━━ Available data

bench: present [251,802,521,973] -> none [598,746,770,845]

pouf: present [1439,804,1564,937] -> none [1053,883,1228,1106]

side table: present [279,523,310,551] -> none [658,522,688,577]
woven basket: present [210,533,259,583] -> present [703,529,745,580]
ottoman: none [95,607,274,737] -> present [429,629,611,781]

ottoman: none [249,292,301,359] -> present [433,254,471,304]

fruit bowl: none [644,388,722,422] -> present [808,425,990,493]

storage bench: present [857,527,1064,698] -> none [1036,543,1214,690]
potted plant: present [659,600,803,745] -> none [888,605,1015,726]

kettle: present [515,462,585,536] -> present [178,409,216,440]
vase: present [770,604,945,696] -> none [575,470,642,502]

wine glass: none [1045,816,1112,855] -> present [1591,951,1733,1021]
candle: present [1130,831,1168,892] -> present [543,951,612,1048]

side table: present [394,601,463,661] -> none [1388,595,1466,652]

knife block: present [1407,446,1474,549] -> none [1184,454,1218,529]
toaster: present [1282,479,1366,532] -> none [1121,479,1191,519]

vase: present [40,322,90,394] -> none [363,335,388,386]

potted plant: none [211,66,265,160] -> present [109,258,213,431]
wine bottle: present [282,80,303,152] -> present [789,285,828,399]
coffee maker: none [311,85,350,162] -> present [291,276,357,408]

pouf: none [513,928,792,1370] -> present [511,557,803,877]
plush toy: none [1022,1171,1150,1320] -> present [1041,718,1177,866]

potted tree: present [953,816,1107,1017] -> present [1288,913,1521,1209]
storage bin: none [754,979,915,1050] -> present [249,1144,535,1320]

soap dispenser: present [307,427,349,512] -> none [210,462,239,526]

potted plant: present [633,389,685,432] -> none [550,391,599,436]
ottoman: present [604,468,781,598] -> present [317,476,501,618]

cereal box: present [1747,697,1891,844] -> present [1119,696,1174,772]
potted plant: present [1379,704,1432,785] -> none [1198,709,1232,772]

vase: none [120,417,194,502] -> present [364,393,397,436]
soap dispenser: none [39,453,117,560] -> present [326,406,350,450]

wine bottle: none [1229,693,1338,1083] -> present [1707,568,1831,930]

━━━━

#### Exercise:
An exact reproduction of the listing is required, covering every entry.

#### Written answer:
bench: present [251,802,521,973] -> none [598,746,770,845]

pouf: present [1439,804,1564,937] -> none [1053,883,1228,1106]

side table: present [279,523,310,551] -> none [658,522,688,577]
woven basket: present [210,533,259,583] -> present [703,529,745,580]
ottoman: none [95,607,274,737] -> present [429,629,611,781]

ottoman: none [249,292,301,359] -> present [433,254,471,304]

fruit bowl: none [644,388,722,422] -> present [808,425,990,493]

storage bench: present [857,527,1064,698] -> none [1036,543,1214,690]
potted plant: present [659,600,803,745] -> none [888,605,1015,726]

kettle: present [515,462,585,536] -> present [178,409,216,440]
vase: present [770,604,945,696] -> none [575,470,642,502]

wine glass: none [1045,816,1112,855] -> present [1591,951,1733,1021]
candle: present [1130,831,1168,892] -> present [543,951,612,1048]

side table: present [394,601,463,661] -> none [1388,595,1466,652]

knife block: present [1407,446,1474,549] -> none [1184,454,1218,529]
toaster: present [1282,479,1366,532] -> none [1121,479,1191,519]

vase: present [40,322,90,394] -> none [363,335,388,386]

potted plant: none [211,66,265,160] -> present [109,258,213,431]
wine bottle: present [282,80,303,152] -> present [789,285,828,399]
coffee maker: none [311,85,350,162] -> present [291,276,357,408]

pouf: none [513,928,792,1370] -> present [511,557,803,877]
plush toy: none [1022,1171,1150,1320] -> present [1041,718,1177,866]

potted tree: present [953,816,1107,1017] -> present [1288,913,1521,1209]
storage bin: none [754,979,915,1050] -> present [249,1144,535,1320]

soap dispenser: present [307,427,349,512] -> none [210,462,239,526]

potted plant: present [633,389,685,432] -> none [550,391,599,436]
ottoman: present [604,468,781,598] -> present [317,476,501,618]

cereal box: present [1747,697,1891,844] -> present [1119,696,1174,772]
potted plant: present [1379,704,1432,785] -> none [1198,709,1232,772]

vase: none [120,417,194,502] -> present [364,393,397,436]
soap dispenser: none [39,453,117,560] -> present [326,406,350,450]

wine bottle: none [1229,693,1338,1083] -> present [1707,568,1831,930]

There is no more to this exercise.